TEXT EXCERPT
-------------------------

One more thing: don't schedule sales meetings for the distant future. Whenever possible, schedule them 14 days or less in advance. If that's not possible, skip the meeting altogether. Then, agree to sync up at a later date and have another look at your calendar.

The truth is that distant meetings are a recipe for disaster. Your prospects might forget about the meeting. Or worse, forget about you. If these things happen, a no-show is all but guaranteed.

3. Set Follow-up Appointments ASAP

You’re on the phone with a prospect with their full attention. Why end the call with a comment like, “I’ll email you once we’re off the phone so we can book a meeting.”

Best case scenario: you send an email within 15 minutes. But even after 15 minutes, much of your prospect’s excitement has deteriorated because they’ve moved on to other tasks.

So why wait? If you’ve got them on the phone, schedule something then and there. Send the calendar invite while they’re still online.

When you do this, try to be as specific as possible. If you say, "What's a good time for you to circle back next week?" the prospect will think, "This sounds like more work…"

Instead, include a specific reason why they should schedule the follow-up call with you. In other words, give them the old "what's in it for me" routine. For example, you can say:

  • “I'll contact our technical team to see if you can integrate our solution with Shopify, then follow-up with you next week. When's a good time for us to do this?”
  • “I'll discuss your case with my manager and structure a few deals that might work for your team. When's a good time next Thursday for another call to discuss this?”
  • “You asked about [insert question or pain point]. I'll find the answers for you, and then we can discuss next week. When's a good time for you to get on another call?”

This way, people are more likely to say yes to your request and actually show up when the call comes. Bonus points if you then include that reason in your calendar invite.

4. Turn Calendar Invites Into Sales Pitches

Speaking of calendar invites, have you optimized yours to reduce your no-show rates? Probably not, which means they're boring with a capital B. You need to jazz 'em up a bit.

Instead of simple reminders, think of your calendar invites as sales emails.

That means giving your meeting titles “the subject line” treatment (A.K.A.: making them sound so good your prospect will be excited to meet with you and listen to your sales pitch).

Kick the same old titles like "Demo" to the curb and try something inspired like:

  • "30 minutes to decide your next CRM"
  • "Deciding if Close is the right fit"

-------------------------

ROWS

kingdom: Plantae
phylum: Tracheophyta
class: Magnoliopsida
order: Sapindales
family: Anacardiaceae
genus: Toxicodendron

-------------------------

CHALLENGES
1. From the sales-meeting advice, return the stretch from "Speaking of calendar" through "your sales pitch).".
2. Answer these questions from the sales-meeting advice:
(a) At most how many days in advance should sales meetings be scheduled whenever possible?
(b) In the best case scenario, within how many minutes is the email sent after the call?
(c) Which old meeting title does the advice say to kick to the curb?

RESPONSES TO THE EXERCISE
1.
Speaking of calendar invites, have you optimized yours to reduce your no-show rates? Probably not, which means they're boring with a capital B. You need to jazz 'em up a bit.

Instead of simple reminders, think of your calendar invites as sales emails.

That means giving your meeting titles “the subject line” treatment (A.K.A.: making them sound so good your prospect will be excited to meet with you and listen to your sales pitch).

2.
(a) 14 days
(b) 15 minutes
(c) "Demo"